今の自分に、羽鳥汐里を浮気相手と呼ぶ資格などあるのだろうか。離婚協議書にサインした今はもちろん、たとえ離婚しなくても、自分に資格はなかった。
彼女のこのいじけきった様子に、黒川颯の怒りは収まった。
彼は横目で彼女を見た。伊井瀬奈の真っ白な小さな顔が窓に寄りかかり、伏し目がちにしている。かつてふっくらとしていた唇には血の気が全くない。首筋には、車に乗る時に彼が掐ねった二つの浅い赤い指の跡が残っていた。
見れば見るほど、いじめやすいように思えた。
「こっちに来い!」
彼の命令口調が、車内の一方の静寂を破った。
伊井瀬奈は訝しげに彼を見た。
「辛いんだろう。まだ寄りかかりたいんじゃないのか?」
伊井瀬奈はぷいと顔をそむけて意地を張ったが、またしても彼に無理やり膝の上へと抱き上げられた。
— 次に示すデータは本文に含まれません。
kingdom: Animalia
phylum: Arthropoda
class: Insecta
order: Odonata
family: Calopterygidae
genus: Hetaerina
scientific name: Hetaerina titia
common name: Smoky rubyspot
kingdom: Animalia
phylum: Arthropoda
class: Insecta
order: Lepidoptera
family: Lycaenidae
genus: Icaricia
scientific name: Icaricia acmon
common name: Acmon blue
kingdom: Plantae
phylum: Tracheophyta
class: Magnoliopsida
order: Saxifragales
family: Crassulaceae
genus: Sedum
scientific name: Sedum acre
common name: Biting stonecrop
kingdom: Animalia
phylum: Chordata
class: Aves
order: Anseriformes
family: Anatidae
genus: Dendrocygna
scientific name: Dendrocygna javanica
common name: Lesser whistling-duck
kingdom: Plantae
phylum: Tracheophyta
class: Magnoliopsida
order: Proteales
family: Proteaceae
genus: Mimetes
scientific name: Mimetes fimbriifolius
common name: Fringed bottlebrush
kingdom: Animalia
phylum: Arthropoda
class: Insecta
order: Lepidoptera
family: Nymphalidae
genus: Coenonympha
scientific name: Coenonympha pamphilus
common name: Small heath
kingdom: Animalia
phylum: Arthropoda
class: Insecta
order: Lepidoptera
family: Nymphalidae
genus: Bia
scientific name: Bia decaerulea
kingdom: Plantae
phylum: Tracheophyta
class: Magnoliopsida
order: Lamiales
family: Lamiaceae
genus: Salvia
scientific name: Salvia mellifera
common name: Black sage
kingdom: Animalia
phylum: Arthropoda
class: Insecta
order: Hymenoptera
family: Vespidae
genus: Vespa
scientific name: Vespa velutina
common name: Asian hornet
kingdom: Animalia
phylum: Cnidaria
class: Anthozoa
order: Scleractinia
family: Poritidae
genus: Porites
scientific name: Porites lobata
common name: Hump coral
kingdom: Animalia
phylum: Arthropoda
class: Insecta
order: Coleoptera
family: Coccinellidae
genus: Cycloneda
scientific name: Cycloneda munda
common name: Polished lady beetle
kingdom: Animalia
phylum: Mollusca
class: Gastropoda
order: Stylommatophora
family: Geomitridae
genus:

次の瞬間、彼の胸元にある淡い口紅の跡が目に入り、涙が堪えきれずに溢れ出した。
一体どんな大罪を犯したというのだろう。こんな場面を無理やり見せつけられるために、彼に連れてこられるなんて。
黒川颯が胸元が濡れているのに気づいた時、車はすでに旧宅の庭に停まっていた。
彼は片手で軽々と腕の中の女を抱え上げ、汚された自分のシャツを見て眉を「川」の字に寄せた。
車を降りた後、黒川颯は少し歩調を緩めた。伊井瀬奈は小走りで数歩追いつき、彼の腕に自分の腕を絡めて家に入った。二人が家に帰る時の決まった手順だ。その演技はとうに習熟しきっていた。
十数メートルの吹き抜けがあるリビングは豪華な内装だった。
黒川お爺さんは仏教を信仰しており、ドアを開けると漂うほのかな白檀の香りが、伊井瀬奈の胃を幾分か楽にしてくれた。
執事の森下さんが声を張り上げて家の中に叫んだ。「旦那様、若様と若奥様がお帰りになりました!」
振り返ると、今度は伊井瀬奈に笑いながら冗談を言った。「若奥様がもう少しお帰りが遅かったら、あの海老はもう危なかったですよ。織江さんが午後中ずっとぶつぶつ言っていたのですが、旦那様は首を縦に振らず、若奥様がお帰りになるのを待っていたのですから」
黒川颯は唇の端を上げた。「こいつは胃が小さい。海老を十匹も残しておけば、一日中腹一杯だ」
黒川お爺さんが書斎から出てきて、ご機嫌な様子だった。九十歳近い老人だが、手入れが行き届いているためか声に張りがあり、七十歳だと言っても信じる者がいるだろう。
「何をそんなに賑やかに話しているんだ? 瀬奈、こっちへ来い!」
伊井瀬奈は甘い声で「お爺さん」と呼び、言われた通りに黒川お爺さんのそばに立った。